My Old School is a documentary exploring a true story that would have to be true as it’s too preposterous – it is absolutely nuts – for any screenwriter to have made it up.

It’s the story of Brandon Lee, who was 16 when he enrolled as a new student to a secondary school in the Glasgow area in 1993. Or is it: was this new boy a 16-year-old called Brandon Lee? And now I’m in a pickle. If I say more it’s a spoiler. The film plays its cards close to its chest until the 45-minute mark. You know something is up but not what and if you’re coming to it fresh your jaw will hit the floor. But it was a big media story at the time, so many might remember, plus other reviews haven’t been at all discreet. It’s a dilemma. Tell you what, I’ll keep shtum but in return you have to promise not to Google it, not even indirectly, as that will deliver in spades. This seems a fair deal.

It is written and directed by Jono McLeod, now a filmmaker, who attended the school, Bearsden Academy, at the time, hence My Old School. Over the years, he has said, there have been many plans to turn the story into a film but nothing ever happened so it was a case of, OK, I’ll do it myself. Lee, as I’ll call him, agreed to an interview but with the proviso that he didn’t appear on screen so his voice is lip-synced, seamlessly, by Alan Cumming. Elsewhere, McLeod interviews his former teachers and his former classmates as they remember (and also misremember), while flashbacks to their schooldays are shown in jolly, brightly coloured animations voiced by the likes of Clare Grogan and, for some reason, Lulu.

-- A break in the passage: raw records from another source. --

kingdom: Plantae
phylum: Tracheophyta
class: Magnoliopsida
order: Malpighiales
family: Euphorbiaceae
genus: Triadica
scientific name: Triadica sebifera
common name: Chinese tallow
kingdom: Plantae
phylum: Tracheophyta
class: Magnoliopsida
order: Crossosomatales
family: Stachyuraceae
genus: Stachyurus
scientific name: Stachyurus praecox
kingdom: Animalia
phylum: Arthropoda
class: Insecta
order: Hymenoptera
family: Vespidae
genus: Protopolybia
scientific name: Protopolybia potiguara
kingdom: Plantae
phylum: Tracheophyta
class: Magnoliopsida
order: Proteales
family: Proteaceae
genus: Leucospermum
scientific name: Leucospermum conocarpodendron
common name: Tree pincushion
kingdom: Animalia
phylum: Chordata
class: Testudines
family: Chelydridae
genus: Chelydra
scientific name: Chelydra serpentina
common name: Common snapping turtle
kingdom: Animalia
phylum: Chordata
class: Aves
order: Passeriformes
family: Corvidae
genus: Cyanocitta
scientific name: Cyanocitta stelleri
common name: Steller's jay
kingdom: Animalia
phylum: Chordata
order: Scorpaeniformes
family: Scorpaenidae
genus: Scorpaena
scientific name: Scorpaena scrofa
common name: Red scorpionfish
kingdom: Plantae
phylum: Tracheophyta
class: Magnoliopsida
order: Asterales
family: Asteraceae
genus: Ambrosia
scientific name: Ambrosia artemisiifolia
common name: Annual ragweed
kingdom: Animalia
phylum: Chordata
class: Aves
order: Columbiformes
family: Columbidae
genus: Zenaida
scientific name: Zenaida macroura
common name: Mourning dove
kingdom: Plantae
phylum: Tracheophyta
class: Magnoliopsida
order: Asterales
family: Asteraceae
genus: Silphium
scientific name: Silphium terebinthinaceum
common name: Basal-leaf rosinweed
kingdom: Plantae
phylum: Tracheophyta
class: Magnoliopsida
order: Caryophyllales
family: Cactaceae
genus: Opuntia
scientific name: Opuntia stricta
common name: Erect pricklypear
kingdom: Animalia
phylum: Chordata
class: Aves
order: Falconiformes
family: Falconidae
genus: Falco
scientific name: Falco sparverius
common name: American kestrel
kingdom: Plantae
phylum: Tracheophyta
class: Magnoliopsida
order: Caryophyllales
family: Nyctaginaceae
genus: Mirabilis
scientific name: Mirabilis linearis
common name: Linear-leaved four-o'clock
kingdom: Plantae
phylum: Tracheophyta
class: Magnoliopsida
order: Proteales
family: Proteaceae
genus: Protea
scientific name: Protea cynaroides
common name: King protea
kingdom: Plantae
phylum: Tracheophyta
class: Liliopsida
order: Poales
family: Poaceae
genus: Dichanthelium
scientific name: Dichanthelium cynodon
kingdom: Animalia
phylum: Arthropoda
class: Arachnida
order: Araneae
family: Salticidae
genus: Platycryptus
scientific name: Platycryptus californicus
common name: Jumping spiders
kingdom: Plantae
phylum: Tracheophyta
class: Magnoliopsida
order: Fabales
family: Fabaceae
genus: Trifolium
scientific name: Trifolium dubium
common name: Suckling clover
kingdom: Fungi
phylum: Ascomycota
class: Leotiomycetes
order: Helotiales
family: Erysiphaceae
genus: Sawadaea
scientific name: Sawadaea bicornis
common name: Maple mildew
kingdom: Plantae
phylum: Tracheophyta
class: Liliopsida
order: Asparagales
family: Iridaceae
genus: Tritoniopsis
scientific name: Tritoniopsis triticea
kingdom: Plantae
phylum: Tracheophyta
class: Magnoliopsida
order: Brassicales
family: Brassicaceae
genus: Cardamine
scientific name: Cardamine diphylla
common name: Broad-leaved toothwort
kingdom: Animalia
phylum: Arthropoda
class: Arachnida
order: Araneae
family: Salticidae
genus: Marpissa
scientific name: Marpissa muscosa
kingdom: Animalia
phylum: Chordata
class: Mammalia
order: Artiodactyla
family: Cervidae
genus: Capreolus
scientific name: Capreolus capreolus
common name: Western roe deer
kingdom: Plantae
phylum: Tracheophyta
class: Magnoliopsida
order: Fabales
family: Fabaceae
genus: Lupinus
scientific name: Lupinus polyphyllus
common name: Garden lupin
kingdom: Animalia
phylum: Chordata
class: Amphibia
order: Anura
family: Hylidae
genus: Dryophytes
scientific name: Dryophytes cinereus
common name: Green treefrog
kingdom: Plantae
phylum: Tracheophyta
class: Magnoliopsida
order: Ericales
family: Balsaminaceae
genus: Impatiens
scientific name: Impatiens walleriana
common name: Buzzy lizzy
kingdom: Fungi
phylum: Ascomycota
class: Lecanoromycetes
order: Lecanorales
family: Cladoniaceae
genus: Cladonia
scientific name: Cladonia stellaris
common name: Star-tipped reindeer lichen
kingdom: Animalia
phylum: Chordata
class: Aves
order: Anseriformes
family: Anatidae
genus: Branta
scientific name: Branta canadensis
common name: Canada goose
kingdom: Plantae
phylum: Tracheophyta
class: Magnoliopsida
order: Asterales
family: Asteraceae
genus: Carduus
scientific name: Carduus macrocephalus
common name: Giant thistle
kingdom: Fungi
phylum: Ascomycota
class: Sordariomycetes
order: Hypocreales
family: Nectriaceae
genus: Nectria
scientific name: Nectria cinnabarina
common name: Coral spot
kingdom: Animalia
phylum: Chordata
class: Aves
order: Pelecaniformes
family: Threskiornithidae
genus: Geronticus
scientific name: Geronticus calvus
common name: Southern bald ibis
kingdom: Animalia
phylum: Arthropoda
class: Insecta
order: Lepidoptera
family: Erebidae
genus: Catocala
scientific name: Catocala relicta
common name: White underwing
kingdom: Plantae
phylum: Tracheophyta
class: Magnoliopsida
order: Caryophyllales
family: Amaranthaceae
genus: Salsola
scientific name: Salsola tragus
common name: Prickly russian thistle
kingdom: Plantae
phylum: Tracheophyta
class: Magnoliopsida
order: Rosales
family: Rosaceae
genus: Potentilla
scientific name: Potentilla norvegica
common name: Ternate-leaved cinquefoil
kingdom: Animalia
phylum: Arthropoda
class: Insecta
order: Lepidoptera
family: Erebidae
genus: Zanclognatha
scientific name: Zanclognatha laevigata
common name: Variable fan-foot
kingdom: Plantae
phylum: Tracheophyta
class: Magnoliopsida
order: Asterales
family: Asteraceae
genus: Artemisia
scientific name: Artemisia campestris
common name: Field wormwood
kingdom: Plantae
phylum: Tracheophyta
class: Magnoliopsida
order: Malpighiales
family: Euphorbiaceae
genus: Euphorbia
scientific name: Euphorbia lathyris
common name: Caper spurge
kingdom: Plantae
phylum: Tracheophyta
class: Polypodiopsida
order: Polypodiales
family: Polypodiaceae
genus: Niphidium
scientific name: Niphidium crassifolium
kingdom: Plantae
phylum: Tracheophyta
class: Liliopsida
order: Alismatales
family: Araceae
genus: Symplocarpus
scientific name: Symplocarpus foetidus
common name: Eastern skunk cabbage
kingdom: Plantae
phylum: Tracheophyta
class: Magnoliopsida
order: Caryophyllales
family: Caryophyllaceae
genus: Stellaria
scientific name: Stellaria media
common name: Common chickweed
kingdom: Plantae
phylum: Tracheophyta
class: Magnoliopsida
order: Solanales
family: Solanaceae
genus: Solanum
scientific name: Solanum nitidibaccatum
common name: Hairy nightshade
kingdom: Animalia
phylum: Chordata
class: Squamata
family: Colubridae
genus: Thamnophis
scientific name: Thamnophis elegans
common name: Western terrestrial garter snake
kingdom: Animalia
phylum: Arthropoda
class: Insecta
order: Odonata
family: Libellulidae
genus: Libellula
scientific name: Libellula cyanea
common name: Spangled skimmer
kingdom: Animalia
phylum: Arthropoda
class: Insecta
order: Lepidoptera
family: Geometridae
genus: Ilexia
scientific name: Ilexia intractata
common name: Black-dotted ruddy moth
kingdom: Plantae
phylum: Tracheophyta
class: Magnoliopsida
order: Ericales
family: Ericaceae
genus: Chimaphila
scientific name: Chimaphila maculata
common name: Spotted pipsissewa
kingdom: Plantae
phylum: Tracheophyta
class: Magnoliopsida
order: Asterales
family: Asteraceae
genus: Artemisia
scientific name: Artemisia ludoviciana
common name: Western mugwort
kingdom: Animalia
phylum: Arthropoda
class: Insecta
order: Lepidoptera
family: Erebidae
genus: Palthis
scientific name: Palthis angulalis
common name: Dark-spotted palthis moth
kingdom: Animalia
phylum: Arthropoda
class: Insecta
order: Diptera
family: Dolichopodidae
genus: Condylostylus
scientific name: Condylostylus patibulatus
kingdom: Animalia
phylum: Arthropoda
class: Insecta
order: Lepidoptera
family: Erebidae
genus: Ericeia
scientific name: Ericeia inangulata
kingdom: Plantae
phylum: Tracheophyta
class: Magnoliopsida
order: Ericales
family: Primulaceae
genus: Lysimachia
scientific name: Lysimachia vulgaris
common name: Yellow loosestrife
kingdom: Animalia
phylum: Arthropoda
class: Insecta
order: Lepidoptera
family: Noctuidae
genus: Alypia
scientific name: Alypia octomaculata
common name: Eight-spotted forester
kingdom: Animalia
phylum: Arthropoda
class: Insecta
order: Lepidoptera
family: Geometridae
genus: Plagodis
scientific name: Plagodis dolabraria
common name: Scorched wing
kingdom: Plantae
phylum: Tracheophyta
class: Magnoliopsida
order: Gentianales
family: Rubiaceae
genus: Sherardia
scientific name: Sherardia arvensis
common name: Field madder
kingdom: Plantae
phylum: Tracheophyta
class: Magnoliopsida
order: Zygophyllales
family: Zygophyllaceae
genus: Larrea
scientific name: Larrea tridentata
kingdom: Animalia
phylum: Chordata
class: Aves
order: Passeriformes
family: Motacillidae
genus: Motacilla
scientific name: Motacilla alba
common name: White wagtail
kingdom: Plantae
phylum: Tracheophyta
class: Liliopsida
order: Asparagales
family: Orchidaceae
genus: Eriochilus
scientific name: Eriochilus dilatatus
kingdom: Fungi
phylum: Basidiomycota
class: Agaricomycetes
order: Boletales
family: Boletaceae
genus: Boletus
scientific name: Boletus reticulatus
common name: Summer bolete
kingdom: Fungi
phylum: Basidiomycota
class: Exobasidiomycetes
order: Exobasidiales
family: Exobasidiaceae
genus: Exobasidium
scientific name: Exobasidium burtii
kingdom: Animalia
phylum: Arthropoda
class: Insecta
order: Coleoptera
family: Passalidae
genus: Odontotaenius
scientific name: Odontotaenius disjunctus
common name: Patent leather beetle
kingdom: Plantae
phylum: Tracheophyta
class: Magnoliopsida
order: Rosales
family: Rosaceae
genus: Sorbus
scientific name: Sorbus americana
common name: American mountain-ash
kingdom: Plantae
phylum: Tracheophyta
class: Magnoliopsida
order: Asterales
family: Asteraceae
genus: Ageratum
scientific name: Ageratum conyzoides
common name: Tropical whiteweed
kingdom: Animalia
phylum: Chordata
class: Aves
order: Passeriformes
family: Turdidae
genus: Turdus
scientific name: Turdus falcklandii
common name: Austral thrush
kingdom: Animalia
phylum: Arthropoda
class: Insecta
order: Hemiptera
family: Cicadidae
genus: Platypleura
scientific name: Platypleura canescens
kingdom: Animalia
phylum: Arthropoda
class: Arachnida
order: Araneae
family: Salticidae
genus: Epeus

When Brandon Lee arrived at the school in the fifth year everyone clocked him as weird. He carried a briefcase instead of a backpack. He had big curly hair and an odd accent. He had the same name as the son of Bruce Lee. That is, the Brandon Lee who had been killed on a film set just a couple of months earlier. And he looked strangely mature, ‘like a student teacher’, with almost a mask-like countenance, but the way he explained it his mother had been a Canadian opera singer, they’d been involved in a car crash, she had died and he’d survived, so maybe he’d had reconstructive surgery?

Even if you are aware of the story, as I was, you’ll still be wondering: how did he fool everybody? How could they not know? He could drive a car! He liked Chardonnay! He introduced his classmates to retro music! Plus he was an aspiring medical student who showed genius levels of knowledge in the classroom. But no one questioned any of it, which shows, I think, how easily we take people at face value, and on top of that Lee was brilliant at explaining himself away. You know that in Canada you can get a driving licence at a much younger age than in the UK, right?

Even after the film reveals its central secret there are still many twists and turns: was his hair really that curly? Should he have been recognised? His grandmother: what was going on there? McLeod keeps you in suspense by doling out information bit by bit. There is archival footage – oh Lord, the school production of South Pacific in which Lee starred – but it doesn’t arrive until quite late in the day so you do have to be patient. (That’s what he actually looked like! Finally!) The film is wildly entertaining but it’s constructed to amuse rather than plumb any significant depths.

There is something tragic and disturbed at the heart of this tale but that is never investigated. Was there a particular trauma? Did Lee have any honest relationships in his life? Has he since? He rose up the school’s social hierarchy, became popular and made friends – in particular, Stefan; watch out for him – but does he feel he betrayed them? He is allowed to talk yet never reveals himself. Still, you will enjoy the ride.